Economically the world is okay because it is growing - just not at the pace we have grown accustomed to.  Nonetheless, GDP is still growing.  Of the 58 countries the Economist tracks, only seven experienced declining GDP in their most recent quarter.  These were mostly countries that will always have economic difficulty and are located in Africa and South America – so, no big threat.  The same can be said about falling consumer prices.

Unemployment is growing in tandem with commodity prices across some economies. However, employment growth across the globe outweighs the losses.  That is not to say that we are out of the woods yet.  With record debt levels in a global economy where jobs are shrinking, deleveraging (debt reduction) is a guarantee.  With it comes a slower economy.   

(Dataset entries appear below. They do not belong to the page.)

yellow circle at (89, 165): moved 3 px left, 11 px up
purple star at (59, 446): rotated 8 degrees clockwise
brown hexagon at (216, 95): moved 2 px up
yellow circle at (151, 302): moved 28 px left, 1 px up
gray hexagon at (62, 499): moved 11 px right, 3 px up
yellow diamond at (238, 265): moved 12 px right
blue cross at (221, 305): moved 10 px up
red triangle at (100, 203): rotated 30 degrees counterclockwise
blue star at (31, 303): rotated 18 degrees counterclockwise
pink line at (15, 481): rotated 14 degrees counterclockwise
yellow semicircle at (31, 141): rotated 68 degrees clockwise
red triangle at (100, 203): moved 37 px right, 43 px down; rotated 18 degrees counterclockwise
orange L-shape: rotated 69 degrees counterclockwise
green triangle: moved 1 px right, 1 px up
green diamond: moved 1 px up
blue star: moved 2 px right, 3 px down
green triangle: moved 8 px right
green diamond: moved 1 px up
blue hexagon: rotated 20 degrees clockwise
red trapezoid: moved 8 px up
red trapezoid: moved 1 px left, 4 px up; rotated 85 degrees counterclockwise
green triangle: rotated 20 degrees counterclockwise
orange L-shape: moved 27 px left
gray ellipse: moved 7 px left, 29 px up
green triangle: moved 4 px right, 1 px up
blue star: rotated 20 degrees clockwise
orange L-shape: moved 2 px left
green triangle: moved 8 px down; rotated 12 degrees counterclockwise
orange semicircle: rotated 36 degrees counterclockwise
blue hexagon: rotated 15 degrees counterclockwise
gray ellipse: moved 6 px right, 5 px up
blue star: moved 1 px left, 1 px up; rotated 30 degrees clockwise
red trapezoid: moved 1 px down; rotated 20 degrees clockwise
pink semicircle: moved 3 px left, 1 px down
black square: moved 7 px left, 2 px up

The CRB tracks the essential ingredients of the economy.  The Baltic Dry measures the price of shipping these ingredients around the world.  Both are at all-time lows.  This means both consumer spending and business investment has contracted.  I live in North Vancouver and see the Port of Vancouver every day.  The shipping has slowed noticeably. 

CRB Index

Baltic Dry Index

The only thing that will speed up the deleveraging process is if the central banks start to reward the saver with higher interest rates, rather than accommodate the borrower with lower ones.  Let’s be honest, the average consumer is clueless when it comes to finances. If they weren’t, household debt in many economies would not be at record highs.  We can blame the lender, but at the end of the day it is the borrower that signed the dotted line.  It’s like giving my beagle, Julie, free access to food – she will pig out until she passes out.  It will be the over-leveraged who will ultimately pay the price for taking on too much debt.

The over-leveraged are going to suffer no matter what interest rates do – higher ones will just get it done and over with much faster.  Consumer debt levels are so high right now that it is literally impossible for them to pay it all back.  In fact, it is reasonable to expect that 20% of consumers will soon experience some form of default whether it be a car loan, credit card, payday loan or a mortgage.  Stock markets trade on future earnings and they are telling us that the consumer is tapped.  Avoiding higher interest rates are doing nothing but slowing the inevitable. 

So, what does one do in times like this?  First, ignore the markets when they are volatile.  There is nothing you can do about it.  So do you sit it out or convert to cash?  We are going to do both; not sell a thing and continue to allow the dividends to grow our cash holdings for future opportunities that lie ahead. This will be as soon as we see the CRB and Baltic Dry Index break their bear market.

History proves that markets bounce back within twelve months, three-quarters of the time.  This jumps to almost 90% when one has a balanced portfolio of blue-chip dividend paying shares.  Six of our recommendations have raised their dividend so far this year and we expect the majority to follow.  Sacola’s buy-and-hold philosophy has not changed one bit – it’s just far more fun when the markets are rising.